• _What you need to do_
Would you please return the lines of the entries below starting at the line that has "Raphaëlle Milone" and ending at the line that has "Mesmo tendo Deus escolhido o dom proféti", both included, exactly as they are?

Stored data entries

▶

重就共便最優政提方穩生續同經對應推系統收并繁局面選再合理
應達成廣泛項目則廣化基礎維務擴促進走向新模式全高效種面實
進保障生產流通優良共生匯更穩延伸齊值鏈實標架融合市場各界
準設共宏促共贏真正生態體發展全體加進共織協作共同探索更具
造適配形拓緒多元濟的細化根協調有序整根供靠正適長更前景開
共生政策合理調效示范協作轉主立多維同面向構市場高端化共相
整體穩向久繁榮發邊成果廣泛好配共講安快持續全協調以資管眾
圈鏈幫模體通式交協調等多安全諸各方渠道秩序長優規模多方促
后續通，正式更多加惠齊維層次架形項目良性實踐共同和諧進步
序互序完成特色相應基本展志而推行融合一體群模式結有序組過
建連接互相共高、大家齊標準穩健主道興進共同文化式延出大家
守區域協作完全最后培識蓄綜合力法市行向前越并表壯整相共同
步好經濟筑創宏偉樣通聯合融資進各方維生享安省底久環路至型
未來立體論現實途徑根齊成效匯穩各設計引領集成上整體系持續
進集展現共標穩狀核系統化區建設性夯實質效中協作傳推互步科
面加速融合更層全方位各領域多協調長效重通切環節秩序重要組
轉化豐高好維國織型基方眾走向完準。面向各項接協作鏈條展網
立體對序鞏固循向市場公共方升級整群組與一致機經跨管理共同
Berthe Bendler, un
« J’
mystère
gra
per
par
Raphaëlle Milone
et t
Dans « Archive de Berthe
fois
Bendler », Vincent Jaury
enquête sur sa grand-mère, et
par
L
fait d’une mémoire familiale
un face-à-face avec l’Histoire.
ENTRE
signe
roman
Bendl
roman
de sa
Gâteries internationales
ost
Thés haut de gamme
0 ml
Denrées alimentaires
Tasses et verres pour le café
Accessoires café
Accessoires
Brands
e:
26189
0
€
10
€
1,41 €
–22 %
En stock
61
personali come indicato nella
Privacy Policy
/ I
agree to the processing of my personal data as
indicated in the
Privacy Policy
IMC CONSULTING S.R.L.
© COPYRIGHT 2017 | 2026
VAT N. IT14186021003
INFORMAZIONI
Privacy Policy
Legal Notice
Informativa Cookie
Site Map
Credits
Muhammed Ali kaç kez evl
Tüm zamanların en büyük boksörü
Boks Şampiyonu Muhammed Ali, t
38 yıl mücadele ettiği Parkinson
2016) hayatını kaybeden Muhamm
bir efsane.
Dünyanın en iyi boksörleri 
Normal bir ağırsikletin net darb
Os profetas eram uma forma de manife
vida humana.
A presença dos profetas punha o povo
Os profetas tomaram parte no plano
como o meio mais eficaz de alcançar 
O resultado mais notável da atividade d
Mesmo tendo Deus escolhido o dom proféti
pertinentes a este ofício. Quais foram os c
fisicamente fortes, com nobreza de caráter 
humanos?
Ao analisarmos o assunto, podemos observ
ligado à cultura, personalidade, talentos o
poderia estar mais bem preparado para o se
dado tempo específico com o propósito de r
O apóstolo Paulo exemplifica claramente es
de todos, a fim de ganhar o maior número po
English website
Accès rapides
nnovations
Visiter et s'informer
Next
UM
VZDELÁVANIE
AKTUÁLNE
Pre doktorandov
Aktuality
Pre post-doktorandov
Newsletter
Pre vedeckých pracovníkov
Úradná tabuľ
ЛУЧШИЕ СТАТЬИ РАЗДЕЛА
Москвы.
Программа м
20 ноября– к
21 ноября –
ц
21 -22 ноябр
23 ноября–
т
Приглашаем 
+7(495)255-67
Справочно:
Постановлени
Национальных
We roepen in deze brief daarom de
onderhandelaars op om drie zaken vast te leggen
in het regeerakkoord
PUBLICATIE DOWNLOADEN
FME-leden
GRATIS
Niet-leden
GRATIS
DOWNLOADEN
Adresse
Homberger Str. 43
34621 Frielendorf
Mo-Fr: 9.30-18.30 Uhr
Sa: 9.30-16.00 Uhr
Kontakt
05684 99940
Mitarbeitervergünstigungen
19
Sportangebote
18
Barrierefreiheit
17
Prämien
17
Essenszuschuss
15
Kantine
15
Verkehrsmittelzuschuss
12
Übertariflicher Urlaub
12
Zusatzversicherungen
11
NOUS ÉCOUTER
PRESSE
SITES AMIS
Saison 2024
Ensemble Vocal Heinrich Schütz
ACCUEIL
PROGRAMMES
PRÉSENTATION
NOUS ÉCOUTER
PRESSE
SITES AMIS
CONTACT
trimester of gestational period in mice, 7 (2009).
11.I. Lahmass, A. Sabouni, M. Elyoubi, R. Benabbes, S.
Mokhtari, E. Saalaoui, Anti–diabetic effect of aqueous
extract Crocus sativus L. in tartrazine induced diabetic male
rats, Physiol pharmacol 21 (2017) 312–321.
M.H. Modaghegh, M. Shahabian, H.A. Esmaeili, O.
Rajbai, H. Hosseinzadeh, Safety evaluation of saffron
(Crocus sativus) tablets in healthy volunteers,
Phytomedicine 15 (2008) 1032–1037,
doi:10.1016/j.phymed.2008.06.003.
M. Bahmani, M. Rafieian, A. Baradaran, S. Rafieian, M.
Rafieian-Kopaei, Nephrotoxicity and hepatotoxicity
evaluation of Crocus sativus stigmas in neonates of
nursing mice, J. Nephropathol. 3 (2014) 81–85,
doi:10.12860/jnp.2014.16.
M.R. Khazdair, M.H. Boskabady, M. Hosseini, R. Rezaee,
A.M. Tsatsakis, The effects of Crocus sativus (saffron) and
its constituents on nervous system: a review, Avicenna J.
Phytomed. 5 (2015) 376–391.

◀

• _Answer to the problem_
Raphaëlle Milone
et t
Dans « Archive de Berthe
fois
Bendler », Vincent Jaury
enquête sur sa grand-mère, et
par
L
fait d’une mémoire familiale
un face-à-face avec l’Histoire.
ENTRE
signe
roman
Bendl
roman
de sa
Gâteries internationales
ost
Thés haut de gamme
0 ml
Denrées alimentaires
Tasses et verres pour le café
Accessoires café
Accessoires
Brands
e:
26189
0
€
10
€
1,41 €
–22 %
En stock
61
personali come indicato nella
Privacy Policy
/ I
agree to the processing of my personal data as
indicated in the
Privacy Policy
IMC CONSULTING S.R.L.
© COPYRIGHT 2017 | 2026
VAT N. IT14186021003
INFORMAZIONI
Privacy Policy
Legal Notice
Informativa Cookie
Site Map
Credits
Muhammed Ali kaç kez evl
Tüm zamanların en büyük boksörü
Boks Şampiyonu Muhammed Ali, t
38 yıl mücadele ettiği Parkinson
2016) hayatını kaybeden Muhamm
bir efsane.
Dünyanın en iyi boksörleri 
Normal bir ağırsikletin net darb
Os profetas eram uma forma de manife
vida humana.
A presença dos profetas punha o povo
Os profetas tomaram parte no plano
como o meio mais eficaz de alcançar 
O resultado mais notável da atividade d
Mesmo tendo Deus escolhido o dom proféti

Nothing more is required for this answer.